TASK REQUIREMENTS:
[A] In the shareholders' meeting excerpt, who is named as secretary of the board?
[B] From the shareholders' meeting excerpt, return verbatim the passage that begins at the words containing "PUBLICATIONS AND SUMMONS" and ends after "Valor Econômico, respectively.".

DOCUMENT EXTRACT:
========================
BOARD : Chairman – Mr. Robson Goulart Barreto; Secretary – Mr. Jaques Horn.

PUBLICATIONS AND SUMMONS : (1) The management’s report, the financial statements, the Fiscal Council’s opinion, the Statutory Audit Committee’s Report and the independent auditors’ report, related to the fiscal year ended on December 31st, 2018, were published on February 25th, 2019, on pages 5 to 17 of  the Official Gazette of the State of Rio de Janeiro; on pages B13 to B21 of the Valor Econômico; and (2) The Call Notice was published on February 27tht, 28th and on March 7th, 2019, on pages 94, 94 and 23 of the Official Gazette of the State of Rio de Janeiro; and on February 27th, 28th and on March 1st, 2019, on pages B7, B5 and B5 of the Valor Econômico, respectively.

On Annual Shareholders’ Meeting: (1) To resolve on the management’s report and the financial statements of the Company, dated as of December 31st, 2018; (2) To resolve on the management’s proposal for the allocation of the results related to the fiscal year of 2018 and the distribution of dividends by the Company; (3) To resolve on the composition of the Board of Directors of the Company; (4) To elect the Company’s Board Members; (5) To resolve on the composition of the Fiscal Council of the Company; (6 ) To elect the effective and alternate members of the Fiscal Council; and (7) To resolve on the Compensation Proposal for the Company’s Administrators, members of the Committees and the members of the Fiscal Council of the Company, for the year of 2019.

On Extraordinary Shareholders’ Meeting : (1) To resolve on the proposal for the extension of the Cooperation and Support Agreement, through the execution of its 12th amendment, to be entered into between Telecom Italia S.p.A., on the one hand, and TIM S.A., on the other hand.
========================
RECORDED DATA:
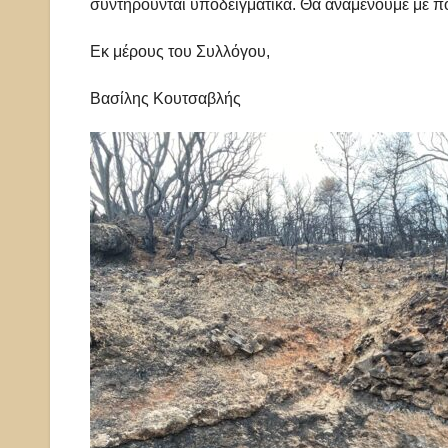
συντηρούνται υποδειγματικά. Θα αναμένουμε με π
Εκ μέρους του Συλλόγου,
Βασίλης Κουτσαβλής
========================
RESULTS FOR EACH TASK:
[A] Mr. Jaques Horn.

[B]
PUBLICATIONS AND SUMMONS : (1) The management’s report, the financial statements, the Fiscal Council’s opinion, the Statutory Audit Committee’s Report and the independent auditors’ report, related to the fiscal year ended on December 31st, 2018, were published on February 25th, 2019, on pages 5 to 17 of  the Official Gazette of the State of Rio de Janeiro; on pages B13 to B21 of the Valor Econômico; and (2) The Call Notice was published on February 27tht, 28th and on March 7th, 2019, on pages 94, 94 and 23 of the Official Gazette of the State of Rio de Janeiro; and on February 27th, 28th and on March 1st, 2019, on pages B7, B5 and B5 of the Valor Econômico, respectively.